But prices, not traffic, continued to boost sales throughout the industry, according to the Technomic Chain Restaurant Index.
Photograph: Shutterstock

The restaurant industry ended 2018 on a high note, according to the latest Technomic Chain Restaurant Index, as industry sales rose 1.3% and just about every sector saw sales improve.

But most of that improvement came from customers paying more for their food, either by menu price increases or larger orders. Traffic for the industry declined 3.2%, according to the monthly index.

Transaction size, meanwhile, increased 3.2%.

“It did end on a pretty strong note in December,” said Adam Roberts, senior program manager with Technomic, a sister company of Restaurant Business. “After a relatively flat [third quarter], the industry saw a slight uptick in Q4, driven by limited-service segments.”

The index compiles information from Technomic Transaction Insights, which collects data from 3 million customers and nearly 20 million monthly restaurant visits. It is based on sales at the 200 largest restaurants, as measured by the Technomic Top 500 Chain Restaurant Report.

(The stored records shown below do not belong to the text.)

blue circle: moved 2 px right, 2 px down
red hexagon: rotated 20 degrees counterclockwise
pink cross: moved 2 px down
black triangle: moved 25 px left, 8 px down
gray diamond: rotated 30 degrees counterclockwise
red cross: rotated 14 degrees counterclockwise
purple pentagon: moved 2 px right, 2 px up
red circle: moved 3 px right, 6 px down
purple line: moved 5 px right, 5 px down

The report measures total sales and traffic, rather than comparable store data.

The Technomic numbers reflect what some early restaurant company earnings reports have indicated: that sales improved toward the end of the year, but traffic remained frustratingly sluggish.

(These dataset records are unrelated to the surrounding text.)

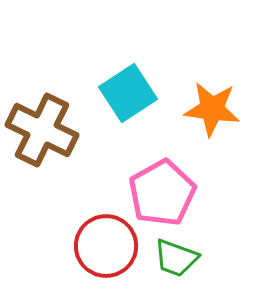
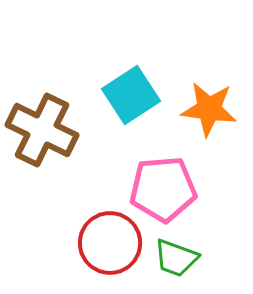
cyan square: moved 3 px right, 2 px down
orange star: moved 3 px left
pink pentagon: moved 1 px right, 4 px up; rotated 24 degrees clockwise
red circle: moved 4 px right, 3 px up
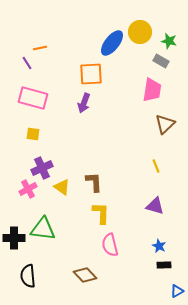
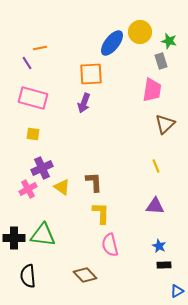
gray rectangle: rotated 42 degrees clockwise
purple triangle: rotated 12 degrees counterclockwise
green triangle: moved 6 px down
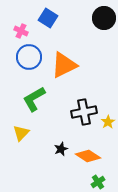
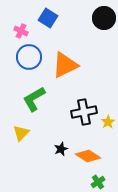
orange triangle: moved 1 px right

Just about every sector reported positive sales and negative traffic, other than midscale restaurants (aka family dining), where sales rose 1.9% and traffic was up 0.1%.

Quick-service restaurants also had a 1.9% increase in sales, but a 2.4% decline in traffic—thanks to a 5% increase in transaction size. Fast-casual restaurants similarly saw sales rise 1.3% and traffic fall 3.6%.

Sales fell 1% for casual- and fine-dining restaurants, and traffic declined 5.5%.

Among limited-service chains, chicken and Mexican restaurants remain strongest, while sandwich chains performed weakest.

December sales for Mexican restaurants rose 7.2%, and 6.9% for chicken concepts. By comparison, sales fell 1.6% at sandwich chains—led by the declining sandwich giant Subway, which has struggled with weak sales and closing units.

Among full-service restaurants, meanwhile, sports bars and other varied-menu chains continued to weaken—sales for that group fell 4% in December. For the year, sports bars’ sales fell 5.2%.

On the other end, steak and seafood chains enjoyed a strong end to the year, with sales up 4.2% in December. Steak chains such as Texas Roadhouse and Outback Steakhouse have been some of the best-performing casual-dining restaurants in recent years.

Throughout the industry, traffic actually worsened in December. The 2.8% decline in traffic was slower than the quarter as a whole—traffic fell 2.5% in the last three months of 2018—and the year, when customer count fell by 2.2%.

Chain restaurants have seen customer count fall in recent years amid concerns that the industry is saturated following years of expansion, while growing independents and small chains and other competitors take away business.

Companies have also focused increasingly on takeout, delivery and mobile ordering, where order sizes are larger but customers might come in less frequently.

The issue is putting pressure on management teams at companies such as McDonald’s, where traffic fell 2.2% last year despite rising sales. Numerous companies have cited growing competitive pressures for traffic challenges.